- [Tasks and exercises]:
1) In the guidance on responding to a disciplinary notice, rewrite the point beginning "Lock down the basics" as a short list that keeps its main facts.
2) Return, unchanged, the part of the records that opens with the line containing "order: Odonata" and closes with the line containing "genus: Cylindroiulus", including both of those lines.

- [Extract]:
####################

Reply promptly to confirm you’ve received it, ask for the allegation(s) and evidence in writing, and arrange your companion (union official/rep or a colleague) before you say anything substantive.

Do not do these things

  • Do not ignore the notice or “no-show” the hearing without explaining and requesting a new date.
  • Do not resign in a rush “to avoid a record” — that can remove protections and options.
  • Do not send a long defensive email or admit fault before you’ve seen the evidence and the procedure.
  • Do not delete messages, tidy up files, or “fix” records — that can look like misconduct even if you panicked.
  • Do not debate the case in work chats, group messages, or on social media.
  • Do not go in alone if you can reasonably bring a companion.

What to do now

  1. Lock down the basics (in writing). Save the notice (PDF/screenshot). Note the date/time, who it’s with, what outcome is being considered (warning/dismissal), and any deadline to respond.
  2. Ask for what you need to prepare. Reply to HR/your manager requesting:
    • the exact allegation(s) (what, when, where)

####################

- [Task data]:
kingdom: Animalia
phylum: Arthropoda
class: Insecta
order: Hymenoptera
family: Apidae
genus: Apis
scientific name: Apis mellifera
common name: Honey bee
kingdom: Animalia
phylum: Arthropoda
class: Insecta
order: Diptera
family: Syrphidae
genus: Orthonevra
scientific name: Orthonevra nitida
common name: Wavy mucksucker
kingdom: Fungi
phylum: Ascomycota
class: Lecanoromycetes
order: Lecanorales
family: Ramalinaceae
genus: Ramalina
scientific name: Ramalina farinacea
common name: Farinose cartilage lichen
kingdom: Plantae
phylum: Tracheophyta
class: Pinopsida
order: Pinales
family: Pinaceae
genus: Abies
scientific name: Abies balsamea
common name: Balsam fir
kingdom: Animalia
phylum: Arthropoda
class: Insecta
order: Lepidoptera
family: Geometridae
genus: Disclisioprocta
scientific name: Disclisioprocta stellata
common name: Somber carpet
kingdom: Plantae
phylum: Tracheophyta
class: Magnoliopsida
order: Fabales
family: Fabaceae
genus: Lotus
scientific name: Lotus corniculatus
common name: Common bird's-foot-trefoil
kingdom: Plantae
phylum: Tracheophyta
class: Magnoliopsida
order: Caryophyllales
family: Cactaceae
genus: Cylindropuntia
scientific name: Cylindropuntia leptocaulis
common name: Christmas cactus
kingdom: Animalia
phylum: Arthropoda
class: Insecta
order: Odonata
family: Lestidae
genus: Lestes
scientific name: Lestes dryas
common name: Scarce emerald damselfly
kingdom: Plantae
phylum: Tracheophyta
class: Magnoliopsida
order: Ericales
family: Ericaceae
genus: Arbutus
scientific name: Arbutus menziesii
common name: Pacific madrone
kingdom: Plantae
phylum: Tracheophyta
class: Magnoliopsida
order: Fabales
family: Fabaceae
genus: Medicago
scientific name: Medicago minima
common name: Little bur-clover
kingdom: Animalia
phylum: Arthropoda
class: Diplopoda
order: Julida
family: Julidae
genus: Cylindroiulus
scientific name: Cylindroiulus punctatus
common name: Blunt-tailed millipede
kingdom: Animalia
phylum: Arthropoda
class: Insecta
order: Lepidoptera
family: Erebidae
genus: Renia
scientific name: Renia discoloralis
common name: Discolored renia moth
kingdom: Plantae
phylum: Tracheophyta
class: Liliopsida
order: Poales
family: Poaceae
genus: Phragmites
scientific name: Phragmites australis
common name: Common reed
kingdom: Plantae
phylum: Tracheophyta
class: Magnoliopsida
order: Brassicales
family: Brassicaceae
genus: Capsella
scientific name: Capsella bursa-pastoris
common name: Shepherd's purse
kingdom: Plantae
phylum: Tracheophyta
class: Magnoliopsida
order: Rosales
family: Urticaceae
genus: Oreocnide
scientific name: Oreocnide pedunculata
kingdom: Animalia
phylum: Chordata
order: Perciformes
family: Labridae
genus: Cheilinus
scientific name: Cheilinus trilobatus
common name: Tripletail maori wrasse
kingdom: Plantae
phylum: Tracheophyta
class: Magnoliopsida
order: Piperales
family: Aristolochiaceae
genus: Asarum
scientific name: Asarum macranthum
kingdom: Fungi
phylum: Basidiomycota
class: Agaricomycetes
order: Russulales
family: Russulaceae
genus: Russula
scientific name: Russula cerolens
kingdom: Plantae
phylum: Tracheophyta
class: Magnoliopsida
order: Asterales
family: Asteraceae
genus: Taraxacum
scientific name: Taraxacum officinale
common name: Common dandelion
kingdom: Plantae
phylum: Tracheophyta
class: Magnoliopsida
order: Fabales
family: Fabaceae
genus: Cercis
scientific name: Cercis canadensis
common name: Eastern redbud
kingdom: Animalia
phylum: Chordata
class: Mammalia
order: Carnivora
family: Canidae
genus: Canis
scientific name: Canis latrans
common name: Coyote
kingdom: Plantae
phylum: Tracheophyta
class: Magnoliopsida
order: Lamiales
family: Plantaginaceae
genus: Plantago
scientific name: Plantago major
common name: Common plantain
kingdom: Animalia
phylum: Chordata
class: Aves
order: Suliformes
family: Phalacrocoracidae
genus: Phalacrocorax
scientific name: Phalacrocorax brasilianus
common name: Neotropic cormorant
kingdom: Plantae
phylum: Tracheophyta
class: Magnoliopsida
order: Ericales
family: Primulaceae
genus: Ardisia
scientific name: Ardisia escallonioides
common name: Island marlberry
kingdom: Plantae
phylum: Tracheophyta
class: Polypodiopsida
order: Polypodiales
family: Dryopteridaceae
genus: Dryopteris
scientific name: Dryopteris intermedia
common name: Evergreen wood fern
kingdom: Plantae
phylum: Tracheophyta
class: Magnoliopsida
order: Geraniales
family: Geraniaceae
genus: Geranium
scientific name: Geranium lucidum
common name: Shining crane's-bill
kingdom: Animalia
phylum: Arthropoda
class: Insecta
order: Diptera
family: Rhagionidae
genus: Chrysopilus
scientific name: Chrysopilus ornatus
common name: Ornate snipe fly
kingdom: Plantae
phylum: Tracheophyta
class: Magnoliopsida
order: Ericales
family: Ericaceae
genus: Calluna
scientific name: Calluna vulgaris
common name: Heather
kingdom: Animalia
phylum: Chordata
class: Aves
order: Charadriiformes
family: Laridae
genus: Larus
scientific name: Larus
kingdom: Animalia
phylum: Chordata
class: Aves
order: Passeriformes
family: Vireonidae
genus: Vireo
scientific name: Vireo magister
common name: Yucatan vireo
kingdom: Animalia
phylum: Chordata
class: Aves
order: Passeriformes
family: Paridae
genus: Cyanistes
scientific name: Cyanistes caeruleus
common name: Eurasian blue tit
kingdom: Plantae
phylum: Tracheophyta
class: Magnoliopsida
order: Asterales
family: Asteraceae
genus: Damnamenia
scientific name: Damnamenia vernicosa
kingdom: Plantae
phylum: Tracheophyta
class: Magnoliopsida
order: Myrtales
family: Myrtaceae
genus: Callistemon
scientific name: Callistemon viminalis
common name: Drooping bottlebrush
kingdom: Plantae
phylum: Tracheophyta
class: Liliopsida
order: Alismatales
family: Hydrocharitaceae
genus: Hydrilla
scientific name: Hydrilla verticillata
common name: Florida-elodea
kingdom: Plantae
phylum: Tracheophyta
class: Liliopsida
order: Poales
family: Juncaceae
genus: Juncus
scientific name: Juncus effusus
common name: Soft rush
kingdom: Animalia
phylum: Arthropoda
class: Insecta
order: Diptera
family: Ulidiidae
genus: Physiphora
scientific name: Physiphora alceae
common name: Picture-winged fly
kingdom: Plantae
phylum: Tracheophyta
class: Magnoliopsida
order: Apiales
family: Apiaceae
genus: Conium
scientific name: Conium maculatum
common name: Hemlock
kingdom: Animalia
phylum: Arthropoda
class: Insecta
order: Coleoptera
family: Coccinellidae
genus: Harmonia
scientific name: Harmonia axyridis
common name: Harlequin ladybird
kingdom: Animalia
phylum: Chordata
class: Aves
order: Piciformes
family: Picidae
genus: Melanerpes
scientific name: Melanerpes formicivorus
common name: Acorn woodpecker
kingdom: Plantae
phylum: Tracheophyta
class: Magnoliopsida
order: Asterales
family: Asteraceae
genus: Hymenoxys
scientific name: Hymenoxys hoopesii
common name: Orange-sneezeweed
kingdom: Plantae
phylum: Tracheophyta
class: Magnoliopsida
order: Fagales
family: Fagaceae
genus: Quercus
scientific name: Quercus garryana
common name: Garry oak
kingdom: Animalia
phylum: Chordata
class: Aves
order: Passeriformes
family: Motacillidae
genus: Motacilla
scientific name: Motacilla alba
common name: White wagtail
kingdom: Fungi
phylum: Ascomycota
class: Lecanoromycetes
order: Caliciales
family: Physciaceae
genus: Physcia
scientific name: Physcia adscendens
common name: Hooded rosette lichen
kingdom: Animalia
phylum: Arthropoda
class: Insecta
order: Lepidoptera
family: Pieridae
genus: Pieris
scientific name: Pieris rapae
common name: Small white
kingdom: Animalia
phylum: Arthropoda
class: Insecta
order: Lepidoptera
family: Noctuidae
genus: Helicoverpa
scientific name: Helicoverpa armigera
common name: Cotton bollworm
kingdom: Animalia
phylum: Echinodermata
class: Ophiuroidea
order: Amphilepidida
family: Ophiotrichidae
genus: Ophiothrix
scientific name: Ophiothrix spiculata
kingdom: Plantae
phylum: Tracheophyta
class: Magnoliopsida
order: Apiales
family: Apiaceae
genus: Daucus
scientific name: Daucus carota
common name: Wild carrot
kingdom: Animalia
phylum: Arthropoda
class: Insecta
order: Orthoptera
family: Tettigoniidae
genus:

####################

- [Correct answers]:
1)
Lock down the basics in writing:
- Save the notice as a PDF or screenshot.
- Note the date and time and who the meeting is with.
- Note the outcome being considered (warning or dismissal).
- Note any deadline to respond.

2)
order: Odonata
family: Lestidae
genus: Lestes
scientific name: Lestes dryas
common name: Scarce emerald damselfly
kingdom: Plantae
phylum: Tracheophyta
class: Magnoliopsida
order: Ericales
family: Ericaceae
genus: Arbutus
scientific name: Arbutus menziesii
common name: Pacific madrone
kingdom: Plantae
phylum: Tracheophyta
class: Magnoliopsida
order: Fabales
family: Fabaceae
genus: Medicago
scientific name: Medicago minima
common name: Little bur-clover
kingdom: Animalia
phylum: Arthropoda
class: Diplopoda
order: Julida
family: Julidae
genus: Cylindroiulus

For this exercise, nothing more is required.